October 10, 2013
On 10/9/2013 9:45 PM, Manu wrote:
> The are a few problems with mangling the type;

I don't understand that.

> It breaks when you need to interact with libraries.

That's true if the library persists copies of the data. But I think it's doable if the library API is stateless, i.e. 'pure'.

> It's incompatible with struct alignment, and changes the struct size. These are
> very carefully managed properties of structures.

Nobody says there can be only one variant of RefCounted.

> It obscures/complicates generic code.

It seems to not be a problem in C++ with shared_ptr<T>.

> It doesn't deal with circular references, which people keep bringing up as a
> very important problem.

ARC doesn't deal with it automatically, either, it requires the user to insert weak pointers at the right places.

But, if the RefCounted data is actually allocated on the GC heap, an eventual GC sweep will delete them.


> What happens when a library receives a T* arg? Micro managing the ref-count at
> library boundaries sounds like a lot more trouble than manual memory management.

Aside from purity mentioned above, another way to deal with that is to encapsulate uses of a RefCounted data structure so that raw pointers into it are unnecessary.

October 10, 2013
On Thursday, October 10, 2013 08:41:19 Jacob Carlborg wrote:
> On 2013-10-10 06:24, Jonathan M Davis wrote:
> > And given that std.concurrency requires casting to and from shared or immutable in order to pass objects across threads, it seems ilke most of D's concurrency model requires casting to and/or from shared or immutable. The major exception is structs or classes which are shared or synchronized rather than a normal object which is used as shared, and I suspect that that's done fairly rarely at this point. In fact, it seems like the most common solution is to ignore shared altogether and use __gshared, which is far worse than casting to and from shared IMHO.
> 
> Isn't the whole point of std.concurrency that is should only accept "shared" for reference types? If you want to use std.concurrency create a "shared" object in the first place?

You might do that if you're creating the object simply to send it across, but it's frequently the case that the object was created well before it was sent across, and it frequently had to have operations done it other than simply creating it (which wouldn't work if it were shared). So, it often wouldn't make sense for the object being passed to be shared except when being passed. And once it's been passed, it's rarely the case that you want it to be shared. You're usually passing ownership. You're essentially taking a thread-local variable from one thread and making it a thread-local variable on another thread. Unfortunately, the type system does not support the concept of thread ownership (beyond thread-local vs shared), so it's up to the programmer to make sure that no references to the object are kept on the original thread, but there's really no way around that unless you're always creating a new object when you pass it across, which would result in which would usually be a unnecessary copy. So, it becomes like @trusted in that sense.
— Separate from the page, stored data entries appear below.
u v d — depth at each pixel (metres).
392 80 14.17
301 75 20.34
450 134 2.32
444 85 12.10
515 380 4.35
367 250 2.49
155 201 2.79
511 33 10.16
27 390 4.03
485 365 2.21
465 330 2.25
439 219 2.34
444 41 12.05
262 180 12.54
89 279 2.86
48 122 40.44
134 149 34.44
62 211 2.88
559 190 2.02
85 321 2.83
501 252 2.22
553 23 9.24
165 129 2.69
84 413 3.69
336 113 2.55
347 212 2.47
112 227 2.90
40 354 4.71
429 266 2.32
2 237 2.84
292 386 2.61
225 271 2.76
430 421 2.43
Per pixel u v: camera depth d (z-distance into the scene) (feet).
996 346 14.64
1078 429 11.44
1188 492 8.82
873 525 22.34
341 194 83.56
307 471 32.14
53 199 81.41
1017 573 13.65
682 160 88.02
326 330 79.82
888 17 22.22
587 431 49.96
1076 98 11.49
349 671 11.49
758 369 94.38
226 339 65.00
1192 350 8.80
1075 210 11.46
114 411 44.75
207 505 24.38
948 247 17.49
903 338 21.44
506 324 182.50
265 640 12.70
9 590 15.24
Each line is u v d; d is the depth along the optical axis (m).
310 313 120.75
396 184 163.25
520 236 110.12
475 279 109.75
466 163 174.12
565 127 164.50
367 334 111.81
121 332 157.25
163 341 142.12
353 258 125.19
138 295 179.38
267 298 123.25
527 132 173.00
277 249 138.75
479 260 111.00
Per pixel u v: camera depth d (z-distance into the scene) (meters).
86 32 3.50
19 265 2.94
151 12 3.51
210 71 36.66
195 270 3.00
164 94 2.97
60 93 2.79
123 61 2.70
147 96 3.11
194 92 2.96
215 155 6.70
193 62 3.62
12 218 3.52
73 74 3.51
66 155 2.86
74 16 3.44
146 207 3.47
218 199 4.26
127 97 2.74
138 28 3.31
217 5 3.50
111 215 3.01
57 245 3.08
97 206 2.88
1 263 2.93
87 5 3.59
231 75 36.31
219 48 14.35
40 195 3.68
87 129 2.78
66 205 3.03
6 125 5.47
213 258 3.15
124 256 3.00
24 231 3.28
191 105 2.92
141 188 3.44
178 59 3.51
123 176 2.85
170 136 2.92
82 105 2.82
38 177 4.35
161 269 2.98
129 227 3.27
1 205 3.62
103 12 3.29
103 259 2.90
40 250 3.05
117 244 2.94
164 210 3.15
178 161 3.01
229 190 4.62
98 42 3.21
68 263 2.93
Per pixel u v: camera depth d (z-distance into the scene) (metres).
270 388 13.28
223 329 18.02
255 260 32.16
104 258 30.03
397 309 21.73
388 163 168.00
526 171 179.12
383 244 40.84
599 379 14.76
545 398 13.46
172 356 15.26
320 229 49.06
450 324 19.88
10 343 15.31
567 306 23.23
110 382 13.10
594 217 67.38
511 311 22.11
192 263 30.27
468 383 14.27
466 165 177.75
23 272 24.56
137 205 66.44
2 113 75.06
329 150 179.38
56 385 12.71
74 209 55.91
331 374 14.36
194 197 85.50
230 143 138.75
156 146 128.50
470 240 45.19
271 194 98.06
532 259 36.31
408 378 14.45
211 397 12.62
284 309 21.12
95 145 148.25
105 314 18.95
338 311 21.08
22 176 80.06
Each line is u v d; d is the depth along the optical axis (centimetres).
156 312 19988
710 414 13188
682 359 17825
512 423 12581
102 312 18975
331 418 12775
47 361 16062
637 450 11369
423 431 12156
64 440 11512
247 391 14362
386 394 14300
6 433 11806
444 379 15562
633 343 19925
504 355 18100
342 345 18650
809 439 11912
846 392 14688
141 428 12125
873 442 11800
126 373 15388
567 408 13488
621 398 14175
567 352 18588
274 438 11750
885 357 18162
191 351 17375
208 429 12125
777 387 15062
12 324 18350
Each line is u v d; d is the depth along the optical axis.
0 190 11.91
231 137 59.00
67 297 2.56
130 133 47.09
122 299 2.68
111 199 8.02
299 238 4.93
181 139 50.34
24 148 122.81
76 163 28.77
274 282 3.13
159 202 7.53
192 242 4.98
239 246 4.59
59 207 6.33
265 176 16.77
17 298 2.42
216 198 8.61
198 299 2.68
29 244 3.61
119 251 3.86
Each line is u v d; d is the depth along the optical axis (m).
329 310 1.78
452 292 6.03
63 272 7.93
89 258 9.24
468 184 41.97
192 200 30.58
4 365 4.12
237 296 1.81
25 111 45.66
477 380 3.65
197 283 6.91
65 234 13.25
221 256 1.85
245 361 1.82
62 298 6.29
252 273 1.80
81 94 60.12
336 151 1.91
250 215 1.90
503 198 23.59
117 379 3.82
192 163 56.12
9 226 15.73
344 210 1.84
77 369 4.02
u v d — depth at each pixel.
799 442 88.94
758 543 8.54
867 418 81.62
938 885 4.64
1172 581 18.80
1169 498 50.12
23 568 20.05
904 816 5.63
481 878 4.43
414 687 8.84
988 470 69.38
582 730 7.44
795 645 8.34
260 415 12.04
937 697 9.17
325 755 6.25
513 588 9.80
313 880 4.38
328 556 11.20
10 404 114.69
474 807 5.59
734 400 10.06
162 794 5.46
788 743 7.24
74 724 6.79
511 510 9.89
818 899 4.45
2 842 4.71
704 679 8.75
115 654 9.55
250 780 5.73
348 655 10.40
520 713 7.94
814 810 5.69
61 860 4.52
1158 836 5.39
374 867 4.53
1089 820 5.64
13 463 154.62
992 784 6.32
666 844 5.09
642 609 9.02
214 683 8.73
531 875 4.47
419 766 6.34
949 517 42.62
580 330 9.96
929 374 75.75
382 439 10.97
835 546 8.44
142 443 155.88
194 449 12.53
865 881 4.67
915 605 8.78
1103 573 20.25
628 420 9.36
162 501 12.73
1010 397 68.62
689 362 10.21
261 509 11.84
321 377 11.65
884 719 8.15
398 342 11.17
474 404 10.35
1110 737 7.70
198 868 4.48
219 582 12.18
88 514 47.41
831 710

> > So, it's my impression that being able to consider casting to or from shared as abnormal in code which uses shared is a bit of a pipe dream at this point. The current language design pretty much requires casting when doing much of anything with concurrency.
> 
> There must be a better way to solve this.

I honestly don't think we can solve it a different way without completely redesigning shared. shared is specifically designed such that you have to either cast it way to do anything with it or write all of your code to explicitly work with shared, which is not something that generally makes sense to do unless you're creating a type whose only value is in being shared across threads. Far more frequently, you want to share a type which you would also use normally as a thread-local variable, and that means casting.

- Jonathan M Davis
October 10, 2013
On Thursday, October 10, 2013 00:30:55 Walter Bright wrote:
> > It doesn't deal with circular references, which people keep bringing up as a very important problem.
> 
> ARC doesn't deal with it automatically, either, it requires the user to insert weak pointers at the right places.
> 
> But, if the RefCounted data is actually allocated on the GC heap, an eventual GC sweep will delete them.

That may be true, but if you're using RefCounted because you can't afford the
GC, then using the GC heap with them is not an option, because that could
trigger a sweep, which is precisely what you're trying to avoid. More normal
code may be fine with it but not the folks who can't afford the interruption of
stop the world or any of the other costs that come with the GC. So, if
RefCounted (or a similar type) is going to be used without the GC, it's going
to need some type of weak-ref, even if it's just a normal pointer - though as
you've pointed out, that pretty much throws @safety out the window as no GC is
involved. But since you've arguably already done that by using malloc instead
of the GC anyway, I think that it's debatable how much that matters. However,
the GC would allow for more normal code to not worry about circular references
with RefCounted.

- Jonathan M Davis
October 10, 2013
On 2013-10-10 09:18, Walter Bright wrote:

> 1. Shared data cannot be passed to regular functions.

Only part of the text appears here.